Üç ayaklı bir sandalye olarak hayatıma devam edemeyeceğimi anladığımda önce boşta kalan tarafa yığınla kitap koydum. Sonra bu işin tutmayacağını anlayarak geriye kalan üç bacağı da kırmaya karar verdim. Sırasıyla… Giderek akıllanıyordum. Akıllanmak, başınıza kötü şeyler gelmesinden geçer. Öyle oluyordu. 

Geçenlerde çocukluğumu buldum. Bostancı-Kadıköy otobüsünde. Bir çocuğu yedi yaşında öteki de dört yaşında filan bir baba otobüse bindi. Hemen önünde de eşi... Yedi yaşındaki çocuk otobüse bindiğinde babası onun için AKBİL bastı ve “Topbaş’ın da ülkemizin de senin parana ihtiyacı var oğlum…” dedi. Önlerinden giden, hamile anne tam yanıma oturdu ve dört yaşındaki çocuğunu da kucağına aldı. Babanın adı Muhittin. Anne kurduğu her cümlenin sonunda Muhittin diyor. Muhittin Baba, sürekli espri yapıyordu. Bir cenaze evine gidiyorlarmış. Anne, çocuğuna “Bak gidip Allah Allah yapacaz orada.

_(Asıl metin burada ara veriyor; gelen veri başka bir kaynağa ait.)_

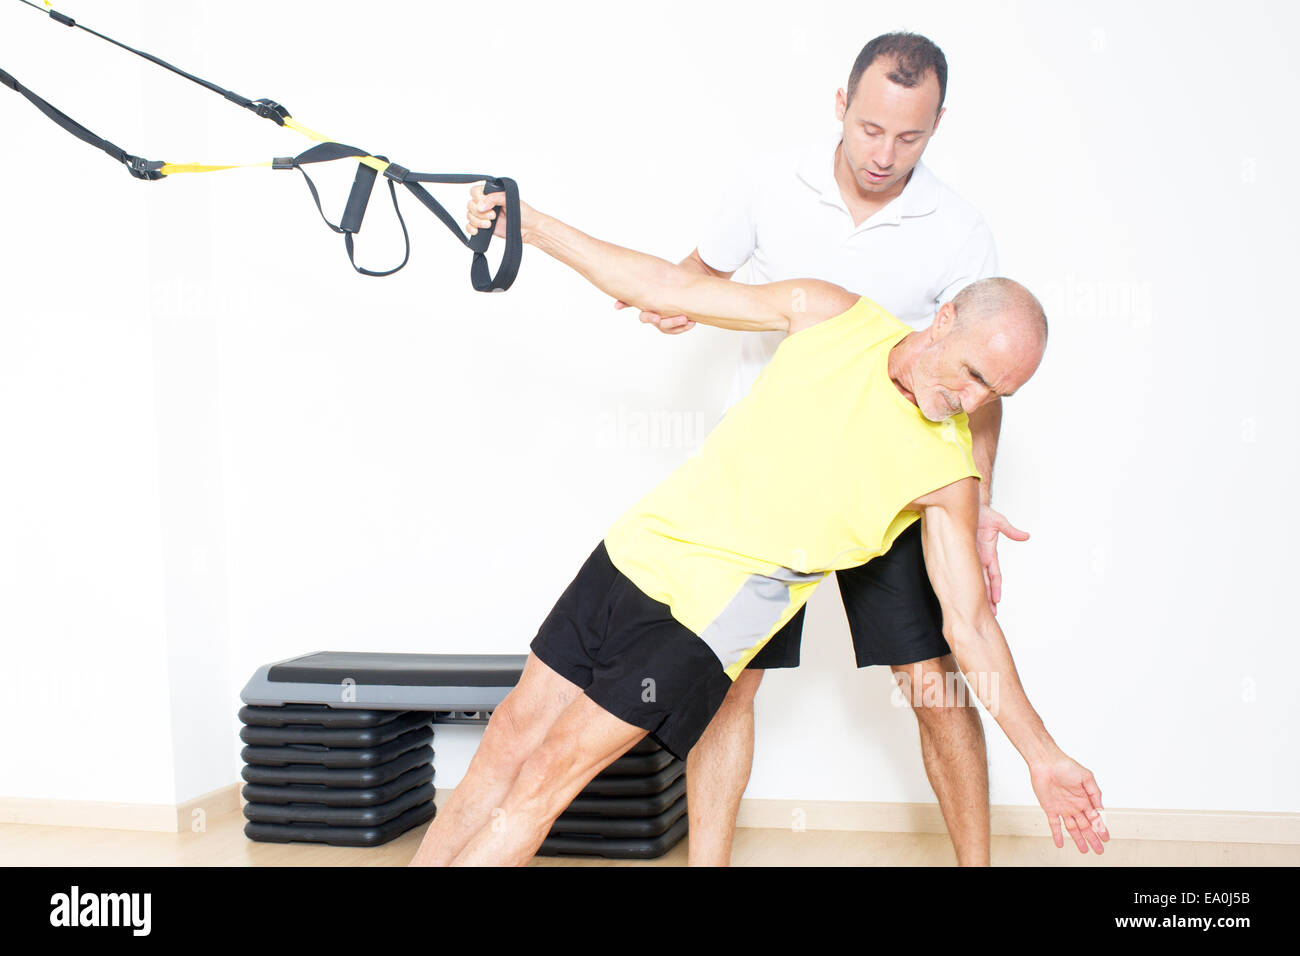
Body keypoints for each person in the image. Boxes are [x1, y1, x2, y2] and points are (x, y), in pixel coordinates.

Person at [406, 186, 1107, 867]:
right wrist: (533, 225)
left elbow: (971, 627)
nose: (972, 400)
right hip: (636, 551)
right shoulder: (834, 315)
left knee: (543, 782)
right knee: (508, 739)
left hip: (703, 621)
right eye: (976, 373)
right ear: (945, 318)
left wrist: (1043, 757)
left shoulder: (946, 475)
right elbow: (668, 288)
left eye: (996, 394)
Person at [619, 32, 1014, 866]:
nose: (884, 153)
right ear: (842, 104)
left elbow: (978, 387)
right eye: (870, 128)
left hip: (892, 490)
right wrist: (665, 298)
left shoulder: (958, 230)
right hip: (769, 486)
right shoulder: (771, 185)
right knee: (726, 686)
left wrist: (977, 507)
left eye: (909, 137)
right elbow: (696, 276)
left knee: (933, 683)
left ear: (938, 123)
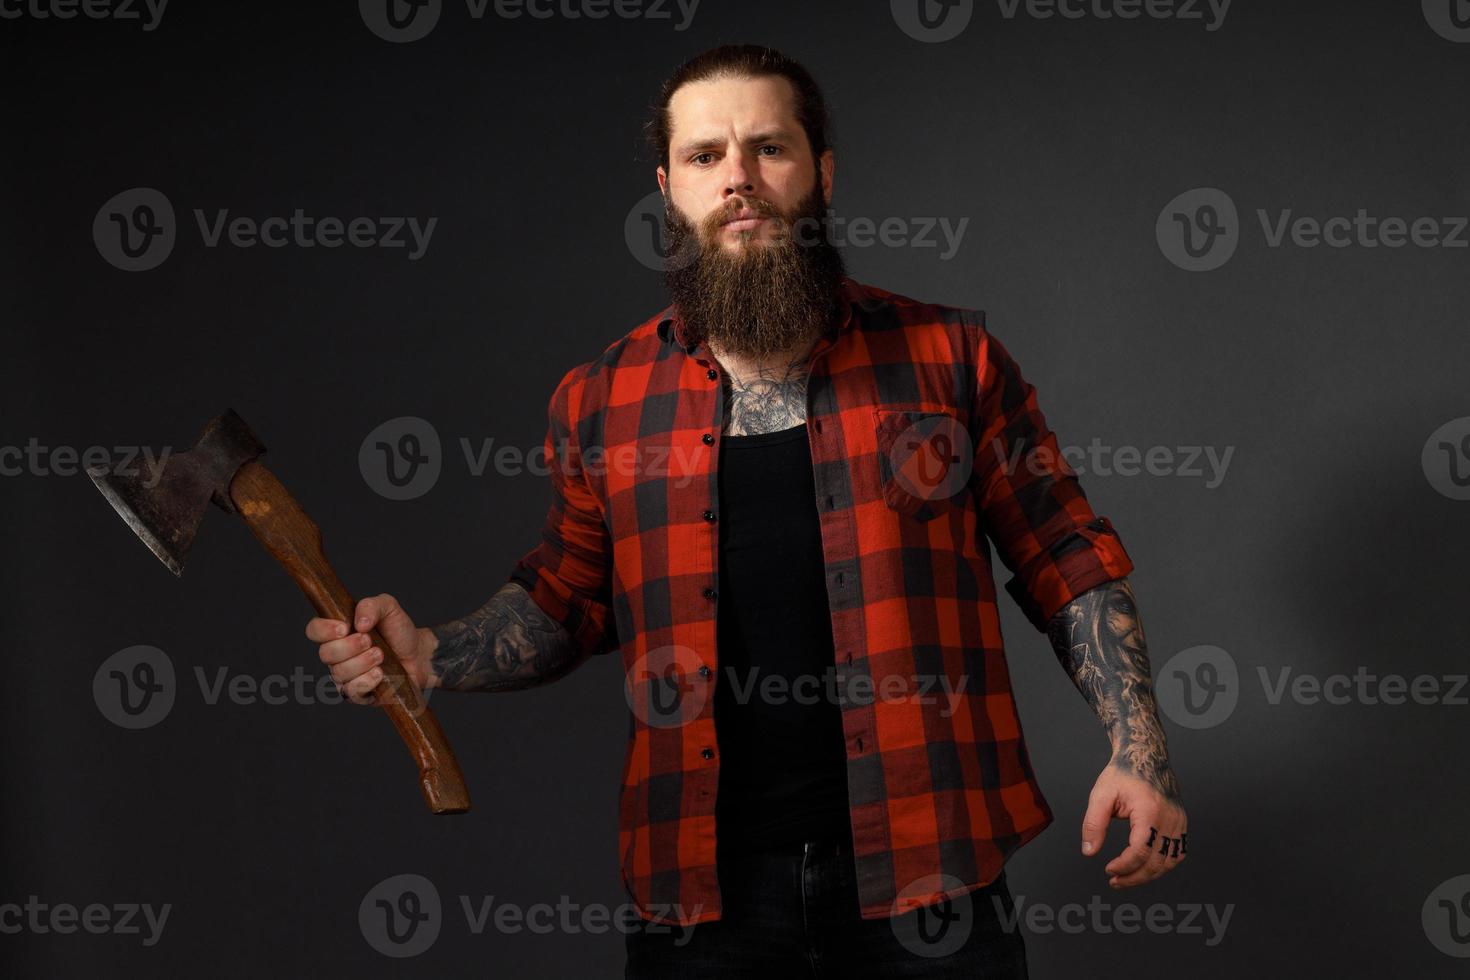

Sen de uslu uslu dur olur mu…” dedi. Çocuk da “Pilav yiyecem mi” dedi. Bence biraz haklıydı. Onu anlıyordum çünkü çocukluğum bu tip evlerde, sessizce kenarda oturup bir tulumba ve aynı tabak içerisine konmuş kavurmalı pilavı beklemekle geçmişti. Baba Muhittin, küçük çocuğun canını giderek sıkıyordu. Çocuğun kanına giriyordu arabaları say, direkler kaç tane, bu araba ne renk bil bakayım diye… Trafik vardı. Hepimiz sıkılmıştık. Canımız burnumuzdaydı ve annesinin kucağına oturan çocuk, bütün otoriteler altında ezilmiş halkların, tüm zoraki gülümsemelerin intikamını aldı. Ağzını doldura doldura önünden bir türlü çekilmeyen babasına şöyle dedi: “Zıkkımın bokusun Muhittin!”

İşte o anda “Sağa çek kaptan!” demek istedim.  Oturduğu sandalyenin sırasıyla bütün bacaklarını kıran çocuklar, biliyorum ki büyüdüğünde mecburiyetten de olsa çabuk yürümeye başlıyorlar. Zıkkımın köküsün otorite!